May 16, 2004 at 7:45 pm
Tesco stops pay to cut ‘sickies’
Supermarket giant Tesco will not pay workers who take a day off sick under a trial scheme in selected new stores.
Under the scheme, workers will not be paid for the first three days they are off.
Tesco, which recently reported profits of £1.7 billion, said it was looking to cut levels of unplanned absence in its stores.
A spokesman for shopworkers’ union Usdaw said it backed the voluntary scheme at two new supermarkets.
Sick leave – real and feigned – currently costs UK businesses an estimated £11billion a year.
Tesco is introducing measures in around 20 stores in a bid to reduce the number of “sickies” workers take.
A spokesman said: “If someone needs a day off to take their son to the dentist, we will bend over backwards to take that into account in a planned way.”
He said that might mean taking the day as holiday, making the time up or simply having unpaid leave.
He told BBC News Online: “This is not about penalising those who are genuinely ill.
“Unplanned absence is what we are trying to curb because it has a knock-on effect on staff and customers.”
If workers are ill for more than three days, they can revert to claiming sick pay as well as getting compensation for the previous unpaid days.
Part of the trial would involve looking at how staff who are off ill for less than three days can prove they have actually been sick.
Extra holiday
The scheme is only being introduced in new stores, and its terms are fully explained to staff before they join, the spokesman said.
He said feedback from staff had been “very good” since the scheme started.

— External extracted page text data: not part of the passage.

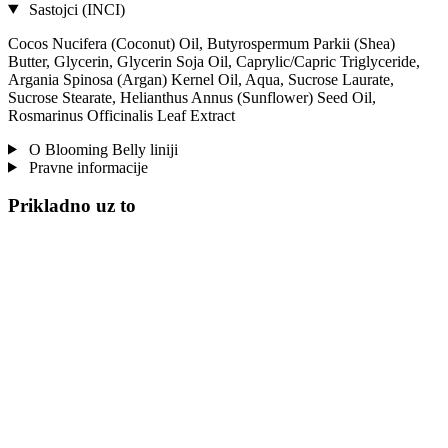
Sastojci (INCI)
Cocos Nucifera (Coconut) Oil, Butyrospermum Parkii (Shea)
Butter, Glycerin, Glycerin Soja Oil, Caprylic/Capric Triglyceride,
Argania Spinosa (Argan) Kernel Oil, Aqua, Sucrose Laurate,
Sucrose Stearate, Helianthus Annus (Sunflower) Seed Oil,
Rosmarinus Officinalis Leaf Extract
O Blooming Belly liniji
Pravne informacije
Prikladno uz to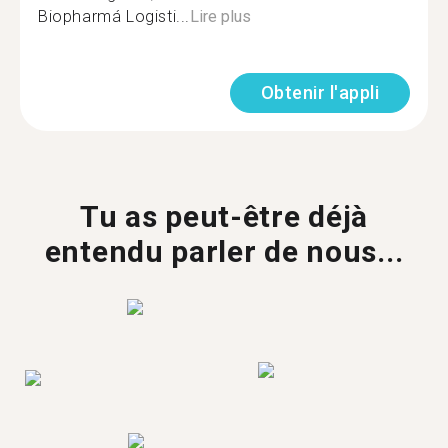
Biopharmá Logisti...
Lire plus
Obtenir l'appli
Tu as peut-être déjà
entendu parler de nous...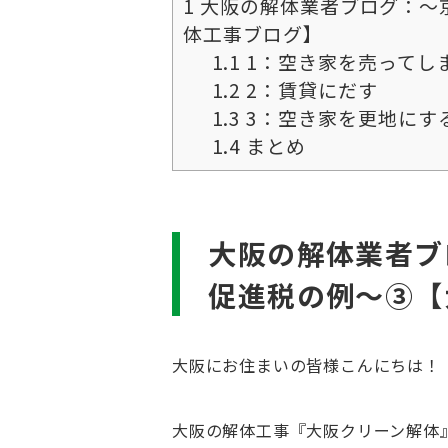
1
大阪の解体業者ブログ：～
体工事ブログ】
1.1
1：空き家を売ってし
1.2
2：賃貸にだす
1.3
3：空き家を更地にす
1.4
まとめ
大阪の解体業者ブ
促進税の例～③【
大阪にお住まいの皆様こんにちは！
大阪の解体工事『大阪クリーン解体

Tesco has already introduced the scheme in its Irish stores, where the company says absenteeism rates are lower.
A second trial scheme being introduced in the UK offers staff the incentive of more holiday allowance, but reduces it when they take a day off sick. A third offers rewards for good attendance.
All three will be tested for several months before their effect is evaluated.
‘No entitlement’
Kevin Hegarty, spokesman for the Usdaw, the Union of Shop, Distributive and Allied Workers (Usdaw) said the union was supporting the trials.
He said: “Tesco is looking at ways of trying to encourage people to take less days of as ‘sickies’.
“Everyone who is taking part in the scheme is doing so on a voluntary basis. No one is compelled to do it.”
Rival chain Asda already operates a similar scheme, and also offers flexible hours for those who need time off for personal reasons for religious beliefs.
Employment lawyer Rakesh Patel of union law firm Thompson’s told The Observer newspaper: “There is no law entitling you to sick pay.”
Story from BBC NEWS:
http://news.bbc.co.uk/go/pr/fr/-/1/hi/business/3719183.stm
Published: 2004/05/16 14:24:25 GMT
© BBC MMIV
Don’t know about you but I would rather that shop staff took time off sick than served me in the supermarket. Last thing I need is an assistant coughing and sneezing over me and my purchases, dripping snot as they hand me my change.
Wouldn’t this actually make things worse for the staff and management? I used to work in a photographic darkroom set up and when we had one martyr who insisted he was fine when it was quite obvious he should have been home in bed we all got it within a couple of days – and then he had to man the fort since the rest of us were not martyrs!
What say you?
Flood.™
By: Flood - 11th June 2004 at 22:51
Waitrose?
Flood™
By: Mark9 - 11th June 2004 at 22:16
Asda :rolleyes: 😀 😀 Anna 😀
By: Flood - 11th June 2004 at 20:17
By the glass?;)
Flood™
By: Flood - 16th May 2004 at 21:50
What a surprise…
Flood.™
By: Grey Area - 16th May 2004 at 21:43
There was a “spokesman” for Tesco interviewed on Radio Five this evening on this very subject.
He became very uncomfortable indeed when the interviewer asked him whether this “new initiative” would apply to management as well as to shop-floor workers.